If only brands could keep the communications channel to their less active customer base, if only their messages get good through to these customers, if only brands could engage better with the Rest customers – then the actual media spends on acquisition could be cut sharply and reinvested for the larger existing customer base. There hasn’t been an easy way to make this happen – until now.
This is where one of the most fundamental ideas of economics (and our world) comes into play: Incentives. Writes Art Carden: “Why are you reading this instead of doing something else? You’re reading this in response to an incentive, which is a reward or punishment that motivates your behavior. An incentive encourages you to do one thing and not another, and when the incentives change, people’s actions change. Economics has a lot of big ideas, but “incentives matter” is the biggest.”
Ipovi John Gitonga adds: “An incentive is a motivation that encourages someone to do something enthusiastically. As we all know, a motivation is a desire to do something — the willingness or the drive. The desire can be internal (intrinsic motivation) or external (extrinsic motivation) but their main purpose is to encourage people to achieve a goal or an objective.”
Russ Roberts writes: “When an economist says that incentives matter, the non-economist sometimes hears only that people respond to prices. But what the economist really means is that holding everything else constant—the amount of fame or shame, glory or humiliation—and increase the monetary reward, and people will do more of it. Lower the monetary reward while holding those non-monetary factors constant and people will do less of it. Economists often focus on monetary incentives because they are observable and usually easier to change than non-monetary incentives.”
Let’s apply the idea of incentives to brand communications with their existing customers. Many brands do offer incentives for transactions – points one can earn as part of a loyalty program, discounts, cashback, freebies. But no brand offers incentives for attention and pre-transaction actions. Brands can offer their existing customers incentives for opening their messages, clicking through to the website or app to know more about specific products, filling in surveys, and for preferences that can be a win-win for both sides.

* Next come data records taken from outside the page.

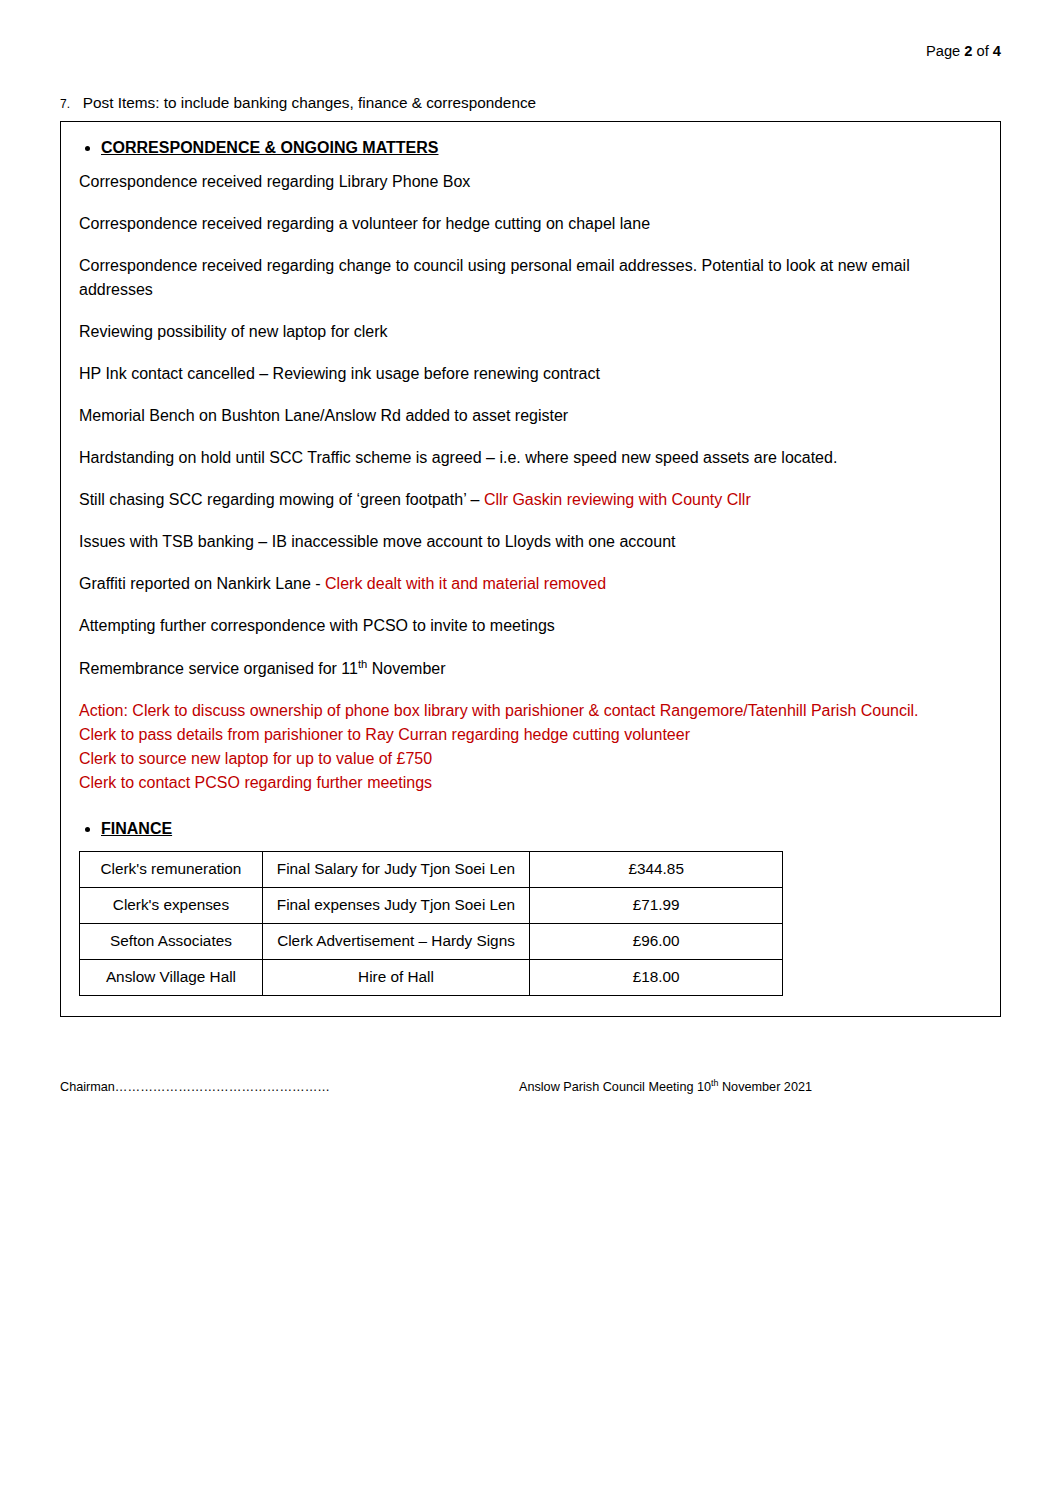Page 2 of 4
7. Post Items: to include banking changes, finance & correspondence
CORRESPONDENCE & ONGOING MATTERS
Correspondence received regarding Library Phone Box
Correspondence received regarding a volunteer for hedge cutting on chapel lane
Correspondence received regarding change to council using personal email addresses. Potential to look at new email addresses
Reviewing possibility of new laptop for clerk
HP Ink contact cancelled – Reviewing ink usage before renewing contract
Memorial Bench on Bushton Lane/Anslow Rd added to asset register
Hardstanding on hold until SCC Traffic scheme is agreed – i.e. where speed new speed assets are located.
Still chasing SCC regarding mowing of ‘green footpath’ – Cllr Gaskin reviewing with County Cllr
Issues with TSB banking – IB inaccessible move account to Lloyds with one account
Graffiti reported on Nankirk Lane - Clerk dealt with it and material removed
Attempting further correspondence with PCSO to invite to meetings
Remembrance service organised for 11th November
Action: Clerk to discuss ownership of phone box library with parishioner & contact Rangemore/Tatenhill Parish Council.
Clerk to pass details from parishioner to Ray Curran regarding hedge cutting volunteer
Clerk to source new laptop for up to value of £750
Clerk to contact PCSO regarding further meetings
FINANCE
| Clerk's remuneration | Final Salary for Judy Tjon Soei Len | £344.85 |
| Clerk's expenses | Final expenses Judy Tjon Soei Len | £71.99 |
| Sefton Associates | Clerk Advertisement – Hardy Signs | £96.00 |
| Anslow Village Hall | Hire of Hall | £18.00 |
Chairman……………………………………………
Anslow Parish Council Meeting 10th November 2021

How will brands fund it? Easy. From the huge ad budgets that are spent on the acquisition and re-acquisition continuum. By knowing and retaining customers, brands can pay their existing customers for their attention rather than intermediaries to re-acquire them. This is where Mu comes in. Mu wrapped in a messaging micron lets brands offer incentives to their customers to take the actions the brand desires.
Of course, there are many questions. Will this lead to an arms race in terms of incentives being paid to customers? (There already is – in the ad spends, and especially on Google and Facebook via auctions. So, this is nothing new. Here, at least, the payment is being made to the brand’s customers and not the intermediaries.) Will it really lead to sticky behaviour? Or will it only lead to a specific type of bottom-fishing customer? (We will like rewards – small or big. Gamification brings some degree of fun into our lives. Brands can differentiate the Mu they offer thus rewarding specific types of customers and behaviours – the choice is theirs.)
And finally, the big question — will it work? I believe so. We all respond to incentives. It is just that brands have not been able to do this so far at a micro scale (in terms of the quantum of incentives offered to make it financially affordable) and a macro scale (to their large customer base) simultaneously. It is time for brands to think outside the box – literally –and open up their messages to the world of microns, micronbox, mu and MyToday.